F1117 14:52:37.219713 53902 StreamingTDSModelConverter.cpp:368] [Serialization Error] Mismatched output w2l:2.72653 vs streaming:12.5302
*** Check failure stack trace: ***
@ 0x7f4f9d8441c3 google::LogMessage::Fail()
@ 0x7f4f9d84925b google::LogMessage::SendToLog()
@ 0x7f4f9d843ebf google::LogMessage::Flush()
@ 0x7f4f9d8446ef google::LogMessageFatal::~LogMessageFatal()
@ 0x55f014b84301 main
@ 0x7f4f9d1eccb2 __libc_start_main
@ 0x55f014b80ade _start
Process finished with exit code 134 (interrupted by signal 6: SIGABRT)
Hey @vineelpratap,
Do you have any advice with regards to the above?
Thanks!
hi @abhinavkulkarni
- Layernorm with time or not will be change the result of model (because pretrained model has trained with layernorm with time) but you can use it (layernorm without time) normaly because it's not change the shape of output after this layer. But your error may be from w2l check result after model after serialization with normal (it's sure be diffference) and make disurpt.

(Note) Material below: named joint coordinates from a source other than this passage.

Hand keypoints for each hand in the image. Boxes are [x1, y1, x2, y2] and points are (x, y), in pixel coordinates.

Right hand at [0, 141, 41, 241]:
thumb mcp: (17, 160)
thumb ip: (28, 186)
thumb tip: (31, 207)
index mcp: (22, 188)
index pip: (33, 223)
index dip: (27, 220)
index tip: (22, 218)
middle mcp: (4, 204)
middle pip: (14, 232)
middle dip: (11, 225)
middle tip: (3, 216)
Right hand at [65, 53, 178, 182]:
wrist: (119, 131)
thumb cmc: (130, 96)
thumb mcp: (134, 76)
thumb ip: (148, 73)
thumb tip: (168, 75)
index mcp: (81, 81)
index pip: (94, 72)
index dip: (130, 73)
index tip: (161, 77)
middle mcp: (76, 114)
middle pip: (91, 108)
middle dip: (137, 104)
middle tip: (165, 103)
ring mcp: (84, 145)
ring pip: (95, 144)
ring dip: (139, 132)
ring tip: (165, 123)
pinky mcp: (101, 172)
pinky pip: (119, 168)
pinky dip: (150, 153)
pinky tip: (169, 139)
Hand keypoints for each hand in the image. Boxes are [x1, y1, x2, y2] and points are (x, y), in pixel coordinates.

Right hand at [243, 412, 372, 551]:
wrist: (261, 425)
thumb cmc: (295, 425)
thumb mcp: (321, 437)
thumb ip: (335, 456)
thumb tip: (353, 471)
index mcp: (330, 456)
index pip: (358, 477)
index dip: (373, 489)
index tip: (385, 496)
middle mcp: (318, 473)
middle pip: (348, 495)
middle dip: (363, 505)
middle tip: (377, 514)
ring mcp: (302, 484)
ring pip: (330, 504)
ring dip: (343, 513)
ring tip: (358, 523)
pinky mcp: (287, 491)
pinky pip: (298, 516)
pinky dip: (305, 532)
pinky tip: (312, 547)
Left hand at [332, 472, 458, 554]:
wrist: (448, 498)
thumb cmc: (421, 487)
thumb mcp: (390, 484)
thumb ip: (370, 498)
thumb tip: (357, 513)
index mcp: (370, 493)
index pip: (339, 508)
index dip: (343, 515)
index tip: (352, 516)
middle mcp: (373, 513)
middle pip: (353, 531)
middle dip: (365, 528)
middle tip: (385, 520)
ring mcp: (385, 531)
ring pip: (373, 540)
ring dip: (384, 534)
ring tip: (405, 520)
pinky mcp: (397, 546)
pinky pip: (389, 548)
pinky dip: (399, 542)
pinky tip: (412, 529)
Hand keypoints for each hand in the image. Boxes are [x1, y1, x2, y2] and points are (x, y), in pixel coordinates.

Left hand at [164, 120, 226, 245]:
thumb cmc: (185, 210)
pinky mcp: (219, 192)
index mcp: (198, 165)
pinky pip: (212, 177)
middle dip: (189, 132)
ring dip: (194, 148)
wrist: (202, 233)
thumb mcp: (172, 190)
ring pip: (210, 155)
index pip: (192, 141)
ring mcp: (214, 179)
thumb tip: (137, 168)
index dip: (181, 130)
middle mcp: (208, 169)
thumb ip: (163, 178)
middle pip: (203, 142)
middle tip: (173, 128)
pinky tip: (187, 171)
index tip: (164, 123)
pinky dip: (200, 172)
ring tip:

If you still want to use layernorm without time i think just edit code to skip this check although its just a tricked and result will be get still bad.
- option --localnrmlleftctx=300 will be used when extract feature (norm mfsc) from code: https://github.com/facebookresearch/wav2letter/blob/v0.2/src/data/Featurize.cpp#L106 so like this answer in 1, it's will make difference result because your model train with feature norm with left context, and when you change it your feature you generated will difference like your model has trained before. conclude, so if you still want to use am_tds_ctc, it will not be good for streaming right now.